Implementation of Multilateral Debt Relief Initiative (MDRI): Not Applicable

Implementation of Catastrophe Debt Relief (CDR): Not Applicable

Safeguards Assessments:1 The first-time safeguards assessment, which was finalized in May 2010, found that the National Bank of Angola (BNA) is subject to annual external audits by a reputable firm and has taken steps to address the audit qualifications. The assessment confirmed, however, weak governance and transparency practices at the BNA, including lack of timely publication of annual financial statements. The assessment also made recommendations to enhance the legal framework and independence of the central bank, and to strengthen the control framework in the reserves management and internal audit areas. Since this assessment, the BNA has adopted measures to enhance governance and accountability, including the production of its financial statements. The 2009 statements were audited and published together with the auditors’ report; the 2010 audit was completed and the results were published on the BNA website in mid-October 2011. Since financial year 2011, the BNA has been publishing on a regular and timely basis its annual financial statements, which are subject to external audit by a reputable international firm. However, the BNA has yet to provide IMF staff the related management letters on internal controls issued by the external auditors as stipulated under the Safeguards Policy. Since 2010, the BNA has introduced and consolidated several supporting bodies to its Board of Directors, such as the Monetary Policy Committee, the Financial Stability Committee, and the Investments Committee. The Board of the BNA has strengthened its internal audit function, and in January 2011, it reconstituted its Audit Board. It also adopted in December 2010 guidelines for the management of international reserves and in May 2011 conducted a first semi-annual internal audit of their implementation.

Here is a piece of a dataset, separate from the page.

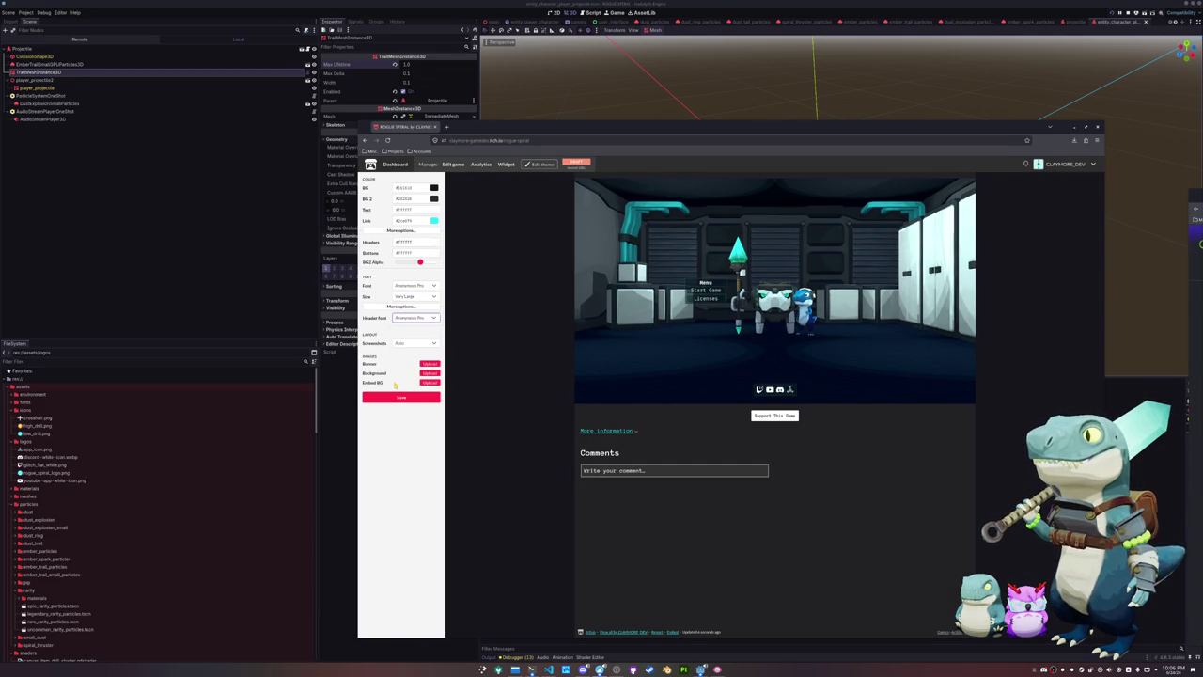
# Place the page's screenshots in the Sidebar
pyautogui.click(416, 344)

Exchange Arrangements: The de jure exchange rate arrangement is floating. However, the de facto exchange rate arrangement has been classified as a crawl-like arrangement since September 2014. The BNA closely monitors exchange rate fluctuations to maintain price stability in the economy and frequently intervenes in the foreign exchange market by holding foreign exchange auctions and through direct sales. The BNA receives foreign currency from taxes paid by oil companies to the government, and also buys foreign exchange from oil companies who make payments to residents for services provided to them in kwanza. Then, the BNA sells the foreign currency to the market (either through auctions or direct sales), with special focus on the oil and other priority sectors. The official exchange rate of the kwanza vis-à-vis the U.S. dollar has declined by almost 30 percent since September 2014. International reserves have been used to smooth out the depreciation, declining by about US$3 billion since September 2014, to US$24 billion in September 2015 on a net basis. The BNA publishes the auction results and respective reference rates.

Angola continues to maintain restrictions on the making of payments and transfers for current international transactions under the transitional arrangements of Article XIV, Section 2. The measures maintained pursuant to Article XIV are: (i) limits on the availability of foreign exchange for invisible transactions, such as travel, medical or educational allowances; and (ii) limits on unrequited transfers to foreign-based individuals and institutions. In addition, Angola maintains one exchange restriction subject to Fund jurisdiction under Article VIII, Section 2 resulting from the discriminatory application of the 0.015 percent stamp tax on foreign exchange operations. The exchange restriction on limits on the remittances of dividends and profits from foreign investments has been eliminated with the passage of the new private investment law in August 2015. Angola also maintains two multiple currency practices that are subject to approval under Article VIII, Section 3 arising from: (i) the Dutch foreign exchange auction; and (ii) the discriminatory application of the 0.015 stamp tax on foreign exchange operations. In 2015, Angola introduced new exchange measures, including the priority list for access to U.S. dollars at the official exchange rate and a special tax on transfers to non-residents under contracts for foreign technical assistance or management services. Staff is assessing consistency of these measures, as well as the high spread between the parallel and official exchange rates with Angola’s obligations under Article VIII.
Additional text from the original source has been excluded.